How does the forum thread on proving facts from the arithmetic axioms go on after its last sentence? Write the next part.

_TEXT_:
================================
And for $(*)\ :\ 0.y=0$ we do like we have done by induction for $+$ but this time for $\times$ starting from repeated usage of $A8,A9$.

Answer 2

Use $A9$ and $\forall \textsf{elim}$ twice to get $s(0)\cdot a = a+ 0\cdot a$, then use $A5$ and $\forall\text{elim}$ on $A8$ to get $1\cdot a=a+0$.

However, do you have any axiom telling you that $\forall x.1\cdot x=x$ ?

Answer 3

Something is going wrong here. $\forall x.\ x + 0 = x$ is not provable in your system.

The given axioms are in effect a fragment of the standard weak "Robinson Arithmetic", so called Q (actually yours is the mirror image that you get by reversing the usual order of terms of an addition and of a multiplication, but let's not fuss about that).
================================
_DATA SUPPLIED_:
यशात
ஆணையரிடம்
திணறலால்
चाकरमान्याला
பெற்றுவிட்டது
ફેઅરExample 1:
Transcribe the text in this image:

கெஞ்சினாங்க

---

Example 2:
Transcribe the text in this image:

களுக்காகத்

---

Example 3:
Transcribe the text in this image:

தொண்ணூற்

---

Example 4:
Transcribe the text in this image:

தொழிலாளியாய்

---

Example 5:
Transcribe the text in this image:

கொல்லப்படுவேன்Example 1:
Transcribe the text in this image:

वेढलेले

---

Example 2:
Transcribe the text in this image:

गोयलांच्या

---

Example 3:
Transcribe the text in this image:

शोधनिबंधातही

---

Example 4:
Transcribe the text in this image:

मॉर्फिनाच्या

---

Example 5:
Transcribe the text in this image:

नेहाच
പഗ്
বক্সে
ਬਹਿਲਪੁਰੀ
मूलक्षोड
================================
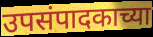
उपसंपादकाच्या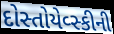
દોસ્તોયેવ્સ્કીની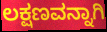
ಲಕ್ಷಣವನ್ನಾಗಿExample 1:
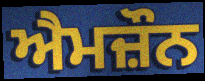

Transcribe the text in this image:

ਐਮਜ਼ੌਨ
================================
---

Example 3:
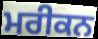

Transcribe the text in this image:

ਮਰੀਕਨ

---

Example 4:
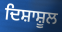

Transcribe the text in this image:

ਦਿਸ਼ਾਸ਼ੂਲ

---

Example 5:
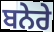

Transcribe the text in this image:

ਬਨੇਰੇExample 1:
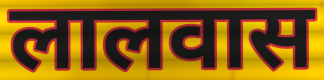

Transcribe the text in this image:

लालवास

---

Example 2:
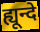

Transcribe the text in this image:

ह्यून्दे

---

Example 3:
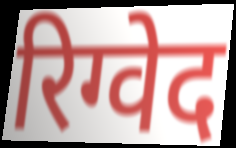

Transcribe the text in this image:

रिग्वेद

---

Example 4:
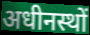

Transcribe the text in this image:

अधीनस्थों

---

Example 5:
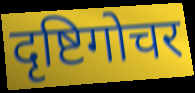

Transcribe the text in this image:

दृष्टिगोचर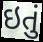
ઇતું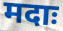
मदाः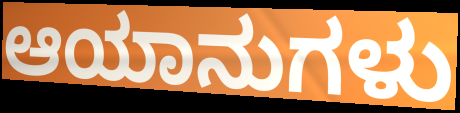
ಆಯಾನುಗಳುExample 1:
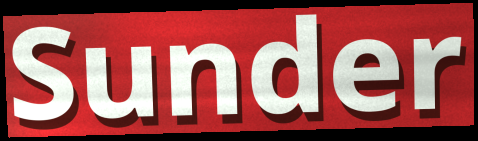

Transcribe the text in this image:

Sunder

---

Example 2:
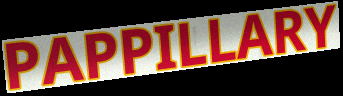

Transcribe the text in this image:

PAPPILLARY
================================
_TASK OUTPUT_:
Famously,not even full Q (in your mirror version), so with your axioms $\forall x.\ 0 + x = x$ etc., can prove $\forall x.\ x + 0 = x$.

There's a simple model-theoretic proof of this: see, for example, my Introduction to Godel's Theorems (CUP, 2nd edn), Theorem 10.8. (The idea is that you take the standard numbers, and add a couple of rogue elements to get a model that still makes axioms true, but the behaviour of the rogue elements makes addition non-commutative. But judging from the OP's comments on another answer, I don't think going into details will be helpful right here.)